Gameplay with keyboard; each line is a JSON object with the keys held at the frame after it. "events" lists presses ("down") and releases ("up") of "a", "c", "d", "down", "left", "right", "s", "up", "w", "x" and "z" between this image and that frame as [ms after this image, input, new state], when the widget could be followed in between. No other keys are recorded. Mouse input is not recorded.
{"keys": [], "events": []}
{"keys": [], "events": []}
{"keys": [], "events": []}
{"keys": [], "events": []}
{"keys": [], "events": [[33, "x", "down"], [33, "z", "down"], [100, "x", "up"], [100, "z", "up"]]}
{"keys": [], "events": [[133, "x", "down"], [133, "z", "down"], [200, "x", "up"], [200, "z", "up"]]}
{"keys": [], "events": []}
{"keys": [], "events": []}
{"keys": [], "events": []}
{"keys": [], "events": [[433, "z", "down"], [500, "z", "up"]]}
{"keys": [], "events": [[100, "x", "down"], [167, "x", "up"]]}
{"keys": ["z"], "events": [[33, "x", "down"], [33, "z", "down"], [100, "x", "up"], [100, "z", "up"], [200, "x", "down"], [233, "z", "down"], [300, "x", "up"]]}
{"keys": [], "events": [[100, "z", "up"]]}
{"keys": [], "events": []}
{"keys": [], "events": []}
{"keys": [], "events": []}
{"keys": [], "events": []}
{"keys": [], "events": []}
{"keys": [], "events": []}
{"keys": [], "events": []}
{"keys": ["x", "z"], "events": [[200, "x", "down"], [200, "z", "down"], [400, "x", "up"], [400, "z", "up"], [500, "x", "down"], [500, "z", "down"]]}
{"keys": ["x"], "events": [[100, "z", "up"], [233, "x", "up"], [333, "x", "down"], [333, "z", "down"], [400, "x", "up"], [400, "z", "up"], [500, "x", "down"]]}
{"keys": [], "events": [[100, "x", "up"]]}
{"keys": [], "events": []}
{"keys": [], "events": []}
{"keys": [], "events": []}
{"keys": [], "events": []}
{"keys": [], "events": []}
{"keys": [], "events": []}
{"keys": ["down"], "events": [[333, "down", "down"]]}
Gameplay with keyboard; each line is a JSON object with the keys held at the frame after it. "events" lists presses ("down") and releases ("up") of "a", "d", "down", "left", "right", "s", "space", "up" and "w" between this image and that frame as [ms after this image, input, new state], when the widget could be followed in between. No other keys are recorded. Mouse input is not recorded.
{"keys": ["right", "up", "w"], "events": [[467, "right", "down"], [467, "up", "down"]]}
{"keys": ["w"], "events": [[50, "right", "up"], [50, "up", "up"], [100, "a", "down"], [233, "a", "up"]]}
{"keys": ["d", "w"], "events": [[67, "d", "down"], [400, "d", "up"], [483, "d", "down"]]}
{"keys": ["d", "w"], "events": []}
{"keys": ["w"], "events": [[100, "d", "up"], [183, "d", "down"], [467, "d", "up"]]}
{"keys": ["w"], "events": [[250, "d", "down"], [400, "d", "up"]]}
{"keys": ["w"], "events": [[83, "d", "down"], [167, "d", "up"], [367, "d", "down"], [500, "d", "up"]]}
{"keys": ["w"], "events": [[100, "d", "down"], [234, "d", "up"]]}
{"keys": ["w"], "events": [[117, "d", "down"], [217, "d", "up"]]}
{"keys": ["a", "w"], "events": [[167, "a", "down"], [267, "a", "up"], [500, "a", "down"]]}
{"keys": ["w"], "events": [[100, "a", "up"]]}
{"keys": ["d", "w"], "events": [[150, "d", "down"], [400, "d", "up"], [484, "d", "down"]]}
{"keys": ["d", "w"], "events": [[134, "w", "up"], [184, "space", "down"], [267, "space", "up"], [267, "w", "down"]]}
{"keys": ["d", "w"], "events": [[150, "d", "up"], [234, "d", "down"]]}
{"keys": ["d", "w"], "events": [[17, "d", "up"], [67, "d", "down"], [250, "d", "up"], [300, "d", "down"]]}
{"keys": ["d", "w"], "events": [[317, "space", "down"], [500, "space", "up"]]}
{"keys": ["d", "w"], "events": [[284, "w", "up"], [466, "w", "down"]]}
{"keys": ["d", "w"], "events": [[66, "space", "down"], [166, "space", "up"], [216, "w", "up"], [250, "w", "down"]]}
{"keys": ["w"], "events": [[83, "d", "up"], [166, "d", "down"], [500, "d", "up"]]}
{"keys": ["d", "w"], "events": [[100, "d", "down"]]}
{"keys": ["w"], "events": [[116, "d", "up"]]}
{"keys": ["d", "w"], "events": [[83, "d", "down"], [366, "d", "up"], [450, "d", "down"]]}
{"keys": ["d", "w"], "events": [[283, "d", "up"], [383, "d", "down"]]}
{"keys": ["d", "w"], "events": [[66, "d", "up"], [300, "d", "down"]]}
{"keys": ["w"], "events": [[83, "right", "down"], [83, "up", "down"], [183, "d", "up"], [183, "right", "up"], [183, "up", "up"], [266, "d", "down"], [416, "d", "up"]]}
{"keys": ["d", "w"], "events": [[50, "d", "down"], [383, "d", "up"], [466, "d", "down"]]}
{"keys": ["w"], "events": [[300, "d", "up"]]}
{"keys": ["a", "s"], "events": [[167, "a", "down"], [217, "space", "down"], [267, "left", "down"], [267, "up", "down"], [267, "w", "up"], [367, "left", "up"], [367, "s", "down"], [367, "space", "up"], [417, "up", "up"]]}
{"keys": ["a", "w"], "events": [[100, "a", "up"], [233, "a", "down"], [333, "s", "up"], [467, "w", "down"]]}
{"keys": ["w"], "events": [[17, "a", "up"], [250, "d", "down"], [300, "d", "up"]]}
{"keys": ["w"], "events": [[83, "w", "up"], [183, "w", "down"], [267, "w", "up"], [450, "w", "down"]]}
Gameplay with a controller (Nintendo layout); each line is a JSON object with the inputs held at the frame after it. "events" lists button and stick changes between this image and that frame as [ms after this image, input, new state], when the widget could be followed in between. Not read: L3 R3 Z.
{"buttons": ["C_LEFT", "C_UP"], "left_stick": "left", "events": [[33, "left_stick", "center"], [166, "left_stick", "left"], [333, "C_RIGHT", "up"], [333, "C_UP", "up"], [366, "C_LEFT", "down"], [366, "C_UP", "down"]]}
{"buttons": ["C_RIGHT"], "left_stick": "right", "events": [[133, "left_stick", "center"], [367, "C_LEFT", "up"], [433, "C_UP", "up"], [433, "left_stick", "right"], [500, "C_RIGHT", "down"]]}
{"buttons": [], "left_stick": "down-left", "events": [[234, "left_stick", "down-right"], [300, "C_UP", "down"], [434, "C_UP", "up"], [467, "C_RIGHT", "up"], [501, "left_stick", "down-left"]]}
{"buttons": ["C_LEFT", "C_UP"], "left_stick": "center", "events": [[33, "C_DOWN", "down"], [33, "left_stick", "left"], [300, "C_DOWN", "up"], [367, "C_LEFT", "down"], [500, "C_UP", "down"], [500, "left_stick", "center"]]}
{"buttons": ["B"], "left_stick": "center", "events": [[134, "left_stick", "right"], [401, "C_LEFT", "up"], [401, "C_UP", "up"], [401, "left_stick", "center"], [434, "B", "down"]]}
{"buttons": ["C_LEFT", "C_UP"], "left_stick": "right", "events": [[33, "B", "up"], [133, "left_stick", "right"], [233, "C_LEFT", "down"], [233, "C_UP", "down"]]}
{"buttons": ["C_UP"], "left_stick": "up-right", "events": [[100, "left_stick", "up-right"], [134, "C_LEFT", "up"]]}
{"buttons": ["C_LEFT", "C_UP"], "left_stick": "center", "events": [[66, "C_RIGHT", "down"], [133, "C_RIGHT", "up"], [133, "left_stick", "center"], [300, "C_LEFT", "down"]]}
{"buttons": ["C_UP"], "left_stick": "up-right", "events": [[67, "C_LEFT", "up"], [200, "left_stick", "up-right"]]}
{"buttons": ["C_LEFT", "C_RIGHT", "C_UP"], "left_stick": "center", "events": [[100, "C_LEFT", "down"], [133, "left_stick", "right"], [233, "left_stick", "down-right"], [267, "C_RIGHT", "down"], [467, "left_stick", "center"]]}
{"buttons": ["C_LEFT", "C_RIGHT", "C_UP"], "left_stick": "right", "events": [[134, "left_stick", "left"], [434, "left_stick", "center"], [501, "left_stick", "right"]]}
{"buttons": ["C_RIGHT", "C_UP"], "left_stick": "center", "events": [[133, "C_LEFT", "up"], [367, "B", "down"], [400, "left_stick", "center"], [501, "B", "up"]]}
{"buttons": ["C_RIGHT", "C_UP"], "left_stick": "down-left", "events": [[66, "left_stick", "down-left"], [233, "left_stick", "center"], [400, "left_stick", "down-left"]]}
_ _ _ _
▸ Work order
Your answer should be each line from the entries that includes the string "held".

▸ Solution to the exercise
Gameplay with keyboard; each line is a JSON object with the keys held at the frame after it. "events" lists presses ("down") and releases ("up") of "a", "c", "d", "down", "left", "right", "s", "up", "w", "x" and "z" between this image and that frame as [ms after this image, input, new state], when the widget could be followed in between. No other keys are recorded. Mouse input is not recorded.
Gameplay with keyboard; each line is a JSON object with the keys held at the frame after it. "events" lists presses ("down") and releases ("up") of "a", "d", "down", "left", "right", "s", "space", "up" and "w" between this image and that frame as [ms after this image, input, new state], when the widget could be followed in between. No other keys are recorded. Mouse input is not recorded.
Gameplay with a controller (Nintendo layout); each line is a JSON object with the inputs held at the frame after it. "events" lists button and stick changes between this image and that frame as [ms after this image, input, new state], when the widget could be followed in between. Not read: L3 R3 Z.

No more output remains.